*Selected text:*
◆ ◆ ◆ ◆ ◆ ◆ ◆

Vijjju asks: Hey, sometimes I remember my ex and start thinking about all those memories. He cheated on me thrice, but still those good memories don’t fade away once and for all. I have been doing well these days, but now this is exam time, where I have to concentrate on studies, instead of all these thoughts haunting me. I don’t want to get back with him. Please help me.
Hi Vijjju –
When I started your letter, I began to groan – oh no, she’s going to go back to this guy? But then I got to the end, and my tail started wagging so much I knocked Handsome’s coffee off the table. I am SO GLAD you don’t want to get back with him!
And you don’t have to. Ever.
But I understand you having this feeling that you might. It’s like an addict being afraid they’ll give in one night and have another cigarette or drink, no matter how much they want to stay off of them.
Years ago, my human friend Handsome had that fear about an ex of his. He also wondered how it would feel if he found out she was going to get married – would he be jealous, hurt, feel a failure? And sure enough, one day she phoned him and told him she was engaged. And from deep down inside him, a voice came up, saying “Oh thank God!” At last she was off the market and he knew he’d never get involved with her again!
I’m guessing you’re in a similar situation. You know better, but you don’t trust yourself to not get back with him.
Well, I have a funny suggestion. If you had lots of free time, I’d say to socialize more, meet more guys, and fill your life so much you forget about him. But you’re in exams. So you don’t have nearly enough time for that.

◆ ◆ ◆ ◆ ◆ ◆ ◆

*Listed entries:*
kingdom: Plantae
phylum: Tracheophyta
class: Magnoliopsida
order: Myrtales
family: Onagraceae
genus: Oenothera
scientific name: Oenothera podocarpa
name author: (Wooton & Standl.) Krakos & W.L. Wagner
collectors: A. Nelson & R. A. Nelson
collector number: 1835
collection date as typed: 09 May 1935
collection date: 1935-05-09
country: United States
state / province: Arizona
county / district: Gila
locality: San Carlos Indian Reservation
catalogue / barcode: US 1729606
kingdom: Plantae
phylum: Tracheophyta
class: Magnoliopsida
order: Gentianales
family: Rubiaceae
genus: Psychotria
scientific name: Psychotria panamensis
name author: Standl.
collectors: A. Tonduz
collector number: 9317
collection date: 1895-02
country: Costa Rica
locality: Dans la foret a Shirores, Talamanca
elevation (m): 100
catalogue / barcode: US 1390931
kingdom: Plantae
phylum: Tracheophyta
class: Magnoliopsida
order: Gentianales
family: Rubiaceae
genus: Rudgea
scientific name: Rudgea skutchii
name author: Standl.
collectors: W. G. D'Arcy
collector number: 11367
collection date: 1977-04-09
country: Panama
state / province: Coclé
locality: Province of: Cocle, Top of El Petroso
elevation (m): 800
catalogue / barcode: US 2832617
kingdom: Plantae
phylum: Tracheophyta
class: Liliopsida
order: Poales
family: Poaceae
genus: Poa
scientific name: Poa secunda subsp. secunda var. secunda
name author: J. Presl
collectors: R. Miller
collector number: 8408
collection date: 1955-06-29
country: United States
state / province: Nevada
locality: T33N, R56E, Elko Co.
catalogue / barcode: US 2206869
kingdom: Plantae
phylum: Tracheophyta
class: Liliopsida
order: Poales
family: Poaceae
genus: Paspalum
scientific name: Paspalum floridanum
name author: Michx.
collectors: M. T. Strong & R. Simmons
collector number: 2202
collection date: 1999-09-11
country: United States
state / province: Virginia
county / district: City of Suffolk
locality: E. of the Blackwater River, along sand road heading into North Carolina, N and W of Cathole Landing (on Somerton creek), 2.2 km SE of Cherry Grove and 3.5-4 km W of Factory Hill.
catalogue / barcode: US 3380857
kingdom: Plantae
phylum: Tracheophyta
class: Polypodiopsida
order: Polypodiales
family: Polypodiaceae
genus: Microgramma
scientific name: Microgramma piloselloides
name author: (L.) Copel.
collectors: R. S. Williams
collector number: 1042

◆ ◆ ◆ ◆ ◆ ◆ ◆

Please pick up the advice reply to Vijjju about her ex after its last sentence and keep writing it.

But you do have a little. I’m going to suggest you sign up for a dating website or app.
Make yourself a promise that you won’t go out with anyone you meet there till after the exams are over. But if you do this, you can sit down for a half-hour a day or so and look at lots of guys. Read about them. Who sounds nice to you, who sounds exciting, who sounds perfect? (And who sounds just awful!). Maybe some of them will reach out to you. Then you get to question whether you want to meet them or not. And maybe you can have some fun flirtatious conversation with them.
But here’s the important part – you’ll be dealing with them. And the possibilities, good and bad, that they offer. And the more you deal with them, the less time you’ll have to think about him!
And if the exams finish, and you haven’t found anyone you want to meet in person? Okay, that’s fine, you can just move on in your life (with your great test scores!). And if you have? Then that’s even better!
So again, all my advice is about getting your mind to go to somewhere other than dealing with him. Because you already know he’s not what you want.
And then, when he does show up, you can deal with him from a position of a lot more strength than you’re feeling now.
And that’s exactly what I want!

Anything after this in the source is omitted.